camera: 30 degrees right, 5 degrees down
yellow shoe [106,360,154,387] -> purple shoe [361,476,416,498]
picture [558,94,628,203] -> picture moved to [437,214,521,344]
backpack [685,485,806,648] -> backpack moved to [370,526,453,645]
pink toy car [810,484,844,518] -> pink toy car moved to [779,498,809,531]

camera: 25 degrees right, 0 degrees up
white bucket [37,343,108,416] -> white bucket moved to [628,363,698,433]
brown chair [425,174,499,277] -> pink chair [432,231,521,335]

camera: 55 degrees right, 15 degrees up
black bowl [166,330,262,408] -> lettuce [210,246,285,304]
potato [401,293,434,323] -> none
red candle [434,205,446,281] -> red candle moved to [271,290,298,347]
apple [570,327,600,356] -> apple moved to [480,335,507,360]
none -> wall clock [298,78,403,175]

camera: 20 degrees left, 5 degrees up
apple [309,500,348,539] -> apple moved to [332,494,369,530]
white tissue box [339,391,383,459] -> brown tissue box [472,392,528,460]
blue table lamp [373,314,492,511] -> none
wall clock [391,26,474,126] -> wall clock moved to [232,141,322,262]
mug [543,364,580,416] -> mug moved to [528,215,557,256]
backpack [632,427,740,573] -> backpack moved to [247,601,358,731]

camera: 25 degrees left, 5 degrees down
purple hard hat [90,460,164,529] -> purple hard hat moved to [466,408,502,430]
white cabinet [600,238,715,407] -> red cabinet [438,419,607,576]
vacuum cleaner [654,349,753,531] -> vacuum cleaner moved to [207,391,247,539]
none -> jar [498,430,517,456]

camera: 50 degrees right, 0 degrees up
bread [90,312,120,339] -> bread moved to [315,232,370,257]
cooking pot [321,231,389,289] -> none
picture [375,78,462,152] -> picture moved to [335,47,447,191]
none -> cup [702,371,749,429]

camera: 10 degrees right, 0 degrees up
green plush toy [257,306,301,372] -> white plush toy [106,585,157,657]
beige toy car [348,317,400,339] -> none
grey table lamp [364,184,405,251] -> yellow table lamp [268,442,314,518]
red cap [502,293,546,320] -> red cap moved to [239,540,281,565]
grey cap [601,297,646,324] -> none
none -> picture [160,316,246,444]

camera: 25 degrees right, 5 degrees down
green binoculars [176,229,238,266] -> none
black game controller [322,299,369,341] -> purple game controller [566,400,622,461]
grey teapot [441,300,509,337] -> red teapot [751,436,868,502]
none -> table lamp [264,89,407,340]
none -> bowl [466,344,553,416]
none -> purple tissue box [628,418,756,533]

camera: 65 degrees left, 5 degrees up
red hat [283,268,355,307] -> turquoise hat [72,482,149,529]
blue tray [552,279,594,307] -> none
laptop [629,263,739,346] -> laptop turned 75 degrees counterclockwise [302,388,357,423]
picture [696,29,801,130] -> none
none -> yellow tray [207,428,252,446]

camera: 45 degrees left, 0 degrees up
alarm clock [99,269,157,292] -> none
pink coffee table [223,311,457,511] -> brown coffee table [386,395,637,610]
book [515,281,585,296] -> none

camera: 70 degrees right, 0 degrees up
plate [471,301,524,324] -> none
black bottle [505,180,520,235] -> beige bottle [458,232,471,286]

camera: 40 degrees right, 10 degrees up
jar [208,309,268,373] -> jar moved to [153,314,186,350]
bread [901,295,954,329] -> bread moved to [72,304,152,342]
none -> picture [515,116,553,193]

**Aim of the task**
Reproduce each record above exactly, keeping every word as it stands.

**Exercise output**
camera: 30 degrees right, 5 degrees down
yellow shoe [106,360,154,387] -> purple shoe [361,476,416,498]
picture [558,94,628,203] -> picture moved to [437,214,521,344]
backpack [685,485,806,648] -> backpack moved to [370,526,453,645]
pink toy car [810,484,844,518] -> pink toy car moved to [779,498,809,531]

camera: 25 degrees right, 0 degrees up
white bucket [37,343,108,416] -> white bucket moved to [628,363,698,433]
brown chair [425,174,499,277] -> pink chair [432,231,521,335]

camera: 55 degrees right, 15 degrees up
black bowl [166,330,262,408] -> lettuce [210,246,285,304]
potato [401,293,434,323] -> none
red candle [434,205,446,281] -> red candle moved to [271,290,298,347]
apple [570,327,600,356] -> apple moved to [480,335,507,360]
none -> wall clock [298,78,403,175]

camera: 20 degrees left, 5 degrees up
apple [309,500,348,539] -> apple moved to [332,494,369,530]
white tissue box [339,391,383,459] -> brown tissue box [472,392,528,460]
blue table lamp [373,314,492,511] -> none
wall clock [391,26,474,126] -> wall clock moved to [232,141,322,262]
mug [543,364,580,416] -> mug moved to [528,215,557,256]
backpack [632,427,740,573] -> backpack moved to [247,601,358,731]

camera: 25 degrees left, 5 degrees down
purple hard hat [90,460,164,529] -> purple hard hat moved to [466,408,502,430]
white cabinet [600,238,715,407] -> red cabinet [438,419,607,576]
vacuum cleaner [654,349,753,531] -> vacuum cleaner moved to [207,391,247,539]
none -> jar [498,430,517,456]

camera: 50 degrees right, 0 degrees up
bread [90,312,120,339] -> bread moved to [315,232,370,257]
cooking pot [321,231,389,289] -> none
picture [375,78,462,152] -> picture moved to [335,47,447,191]
none -> cup [702,371,749,429]

camera: 10 degrees right, 0 degrees up
green plush toy [257,306,301,372] -> white plush toy [106,585,157,657]
beige toy car [348,317,400,339] -> none
grey table lamp [364,184,405,251] -> yellow table lamp [268,442,314,518]
red cap [502,293,546,320] -> red cap moved to [239,540,281,565]
grey cap [601,297,646,324] -> none
none -> picture [160,316,246,444]

camera: 25 degrees right, 5 degrees down
green binoculars [176,229,238,266] -> none
black game controller [322,299,369,341] -> purple game controller [566,400,622,461]
grey teapot [441,300,509,337] -> red teapot [751,436,868,502]
none -> table lamp [264,89,407,340]
none -> bowl [466,344,553,416]
none -> purple tissue box [628,418,756,533]

camera: 65 degrees left, 5 degrees up
red hat [283,268,355,307] -> turquoise hat [72,482,149,529]
blue tray [552,279,594,307] -> none
laptop [629,263,739,346] -> laptop turned 75 degrees counterclockwise [302,388,357,423]
picture [696,29,801,130] -> none
none -> yellow tray [207,428,252,446]

camera: 45 degrees left, 0 degrees up
alarm clock [99,269,157,292] -> none
pink coffee table [223,311,457,511] -> brown coffee table [386,395,637,610]
book [515,281,585,296] -> none

camera: 70 degrees right, 0 degrees up
plate [471,301,524,324] -> none
black bottle [505,180,520,235] -> beige bottle [458,232,471,286]

camera: 40 degrees right, 10 degrees up
jar [208,309,268,373] -> jar moved to [153,314,186,350]
bread [901,295,954,329] -> bread moved to [72,304,152,342]
none -> picture [515,116,553,193]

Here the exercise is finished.